A great example of this comes from my personal experience. I recently worked on a project that was attempting to greatly simplify a very complex problem. I spent a good deal of time (mainly thinking while in the car, falling asleep, eating, and other quiet times) designing the application, its structure, and its interactions in my head before I started writing a lick of code. From the beginning I had two paths to choose from. One path was very well traveled and it was quite easy to find applications down this path on the internet (however none of them quite met our needs). The other path was not traveled at all, at least not noticeably. After thinking through the two paths I decided that the less traveled one would be able to give us a better advantage in the context of our goal. Off I went.

It was a dead end. It wasn’t until I was 75% down the less traveled path that I realized that it was definitely the wrong solution for our needs. After going back through the design, shifting things around, and playing with different variations I came to the conclusion that the only way to get the idea working would be to go all the way back to the initial fork in the road and choose the other path. Damn. Discouraged, I pushed the application aside.

After giving the problem a weekend to settle in my brain I returned to it with a couple ideas of how to make it work and, more importantly, other possible uses for the code that would turn it into a success. The ideas to rectify the code didn’t pan out so I turned to a reuse scenario and found that my design was a perfect fit for another function. The irony of the situation is that the ability to recognize the failed code as being useful elsewhere stemmed from an earlier failure. Years ago I had designed a solution that worked well but soon failed to be able to keep up with business demands. It was the experience that I gained through this early failure that opened my eyes to a potential reuse for my most recent failure. So even though my original intent for the application failed, the solid underlying design created an opportunity to plug it into another function with virtually no design changes.

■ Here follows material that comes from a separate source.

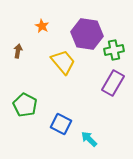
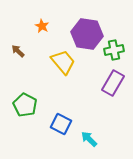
brown arrow: rotated 56 degrees counterclockwise
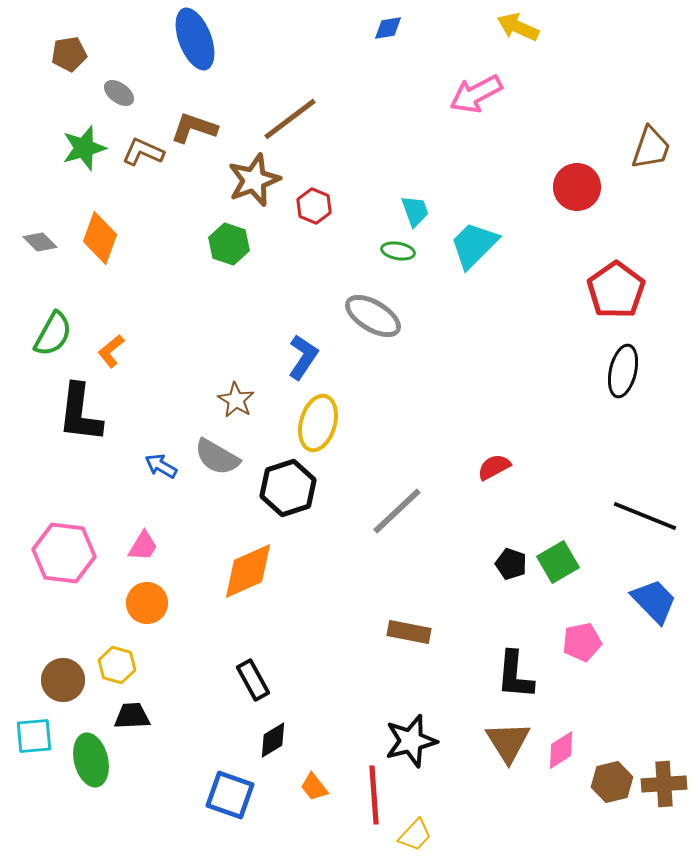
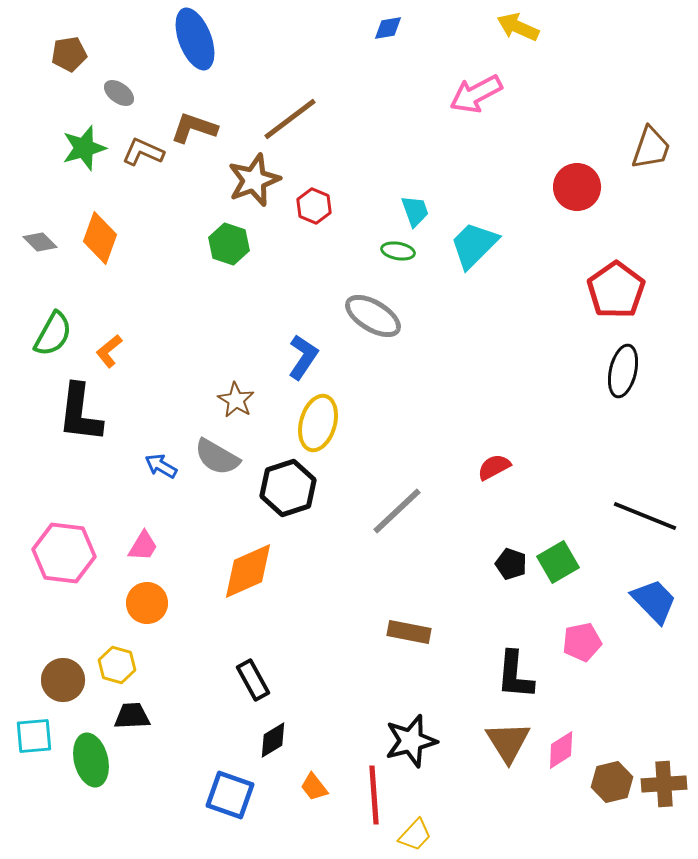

Failures happen, especially in the complex world of software design. Just as the musician is able to reuse certain chord progressions, vocal mixtures, or harmonies from a failed song to create a masterpiece, software designers are able to glean useful portions of code or design concepts from a failed design. When it comes to failures, push them aside or reuse them, but always learn from them. Put simply, as Mark Turansky is fond of saying, good simple code is hard to write.